External GPUs (eGPUs)

Why eGPUs Exist

Laptops and mini PCs are constrained by thermal envelopes and power budgets. A thin laptop might dissipate 45—65 W for its entire system, while a single desktop GPU like the NVIDIA RTX 4090 draws up to 450 W and requires a large heatsink with multiple fans. This means laptop GPUs are always cut-down versions of their desktop counterparts — fewer cores, lower clocks, less VRAM (Video Random Access Memory).

Users who need desktop-class GPU performance — for AI inference, gaming, video editing, or 3D rendering — but prefer the portability of a laptop face a fundamental trade-off. An eGPU (external Graphics Processing Unit) resolves this by moving the GPU outside the laptop into a separate enclosure connected by a high-speed cable.

What an eGPU Is

An eGPU enclosure is a chassis that provides:

  • A PCIe (Peripheral Component Interconnect Express) slot to seat a standard desktop graphics card.
  • A PSU (Power Supply Unit), typically 500—750 W, to power the GPU independently of the laptop’s battery.
  • A connection interface (Thunderbolt, USB4, or OCuLink) that carries PCIe data between the laptop and the GPU.

The laptop’s CPU sends PCIe commands over the external cable. The GPU executes those commands — shader programs, tensor operations, video decode — using its own VRAM and compute cores, then sends results back over the same cable. This is the same protocol used when a GPU sits in a motherboard’s PCIe slot; the only difference is the cable in the middle, which introduces bandwidth limits and latency.

Connection Interfaces

The interface between the laptop and the eGPU enclosure is the single biggest factor determining performance. All eGPU performance loss relative to a natively installed GPU traces back to this link.

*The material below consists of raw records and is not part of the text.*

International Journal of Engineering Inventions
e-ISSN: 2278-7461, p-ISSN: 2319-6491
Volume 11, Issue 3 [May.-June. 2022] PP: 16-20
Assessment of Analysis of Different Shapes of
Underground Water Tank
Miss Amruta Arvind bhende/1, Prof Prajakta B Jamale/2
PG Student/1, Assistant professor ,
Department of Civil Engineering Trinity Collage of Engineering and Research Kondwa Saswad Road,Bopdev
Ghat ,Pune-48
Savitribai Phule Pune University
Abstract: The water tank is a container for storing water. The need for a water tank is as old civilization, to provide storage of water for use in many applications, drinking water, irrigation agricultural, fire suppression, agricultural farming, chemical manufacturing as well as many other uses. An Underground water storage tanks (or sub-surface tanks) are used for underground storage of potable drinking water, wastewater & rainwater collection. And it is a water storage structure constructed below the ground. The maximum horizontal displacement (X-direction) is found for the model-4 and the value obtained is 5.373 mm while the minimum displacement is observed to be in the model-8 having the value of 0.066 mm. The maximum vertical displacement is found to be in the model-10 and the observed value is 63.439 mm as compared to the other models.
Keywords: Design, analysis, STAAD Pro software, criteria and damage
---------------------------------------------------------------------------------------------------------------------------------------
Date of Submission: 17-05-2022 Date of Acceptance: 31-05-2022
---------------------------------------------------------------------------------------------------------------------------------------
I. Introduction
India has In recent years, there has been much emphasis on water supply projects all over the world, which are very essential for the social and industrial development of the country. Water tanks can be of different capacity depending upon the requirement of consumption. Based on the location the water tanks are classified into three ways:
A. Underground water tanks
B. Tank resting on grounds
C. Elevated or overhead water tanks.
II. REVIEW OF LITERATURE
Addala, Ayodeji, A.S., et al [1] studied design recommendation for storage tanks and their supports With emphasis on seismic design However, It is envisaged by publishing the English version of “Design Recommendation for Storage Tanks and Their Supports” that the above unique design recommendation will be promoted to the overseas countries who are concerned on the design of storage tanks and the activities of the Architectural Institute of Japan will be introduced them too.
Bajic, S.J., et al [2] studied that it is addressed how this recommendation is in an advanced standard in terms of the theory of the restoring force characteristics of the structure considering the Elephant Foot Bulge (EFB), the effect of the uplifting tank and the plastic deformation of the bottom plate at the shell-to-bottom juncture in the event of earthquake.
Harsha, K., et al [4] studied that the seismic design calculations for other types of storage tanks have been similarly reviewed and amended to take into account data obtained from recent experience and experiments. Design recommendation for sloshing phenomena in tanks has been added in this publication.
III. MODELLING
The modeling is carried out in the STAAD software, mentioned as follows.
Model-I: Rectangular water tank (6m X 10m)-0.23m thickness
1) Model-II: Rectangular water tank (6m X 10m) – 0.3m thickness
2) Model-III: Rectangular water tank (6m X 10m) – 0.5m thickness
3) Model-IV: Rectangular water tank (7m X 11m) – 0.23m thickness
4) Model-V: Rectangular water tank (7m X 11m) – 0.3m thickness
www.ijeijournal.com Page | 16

Thunderbolt 3 and Thunderbolt 4

Thunderbolt (developed by Intel and Apple) version 3 and 4 both provide 40 Gbps (gigabits per second) of total bandwidth over a USB-C physical connector. However, the full 40 Gbps is not available to the GPU. Thunderbolt is a tunneling protocol that multiplexes several sub-protocols over a single link:

  • DisplayPort video (for driving the laptop’s own screen or daisy-chained monitors)
  • USB 3.x data
  • PCIe data (what the GPU needs)

After accounting for protocol overhead, DisplayPort tunneling, and USB traffic, roughly 22 Gbps remains for PCIe data. This is approximately equivalent to a PCIe 3.0 x4 link.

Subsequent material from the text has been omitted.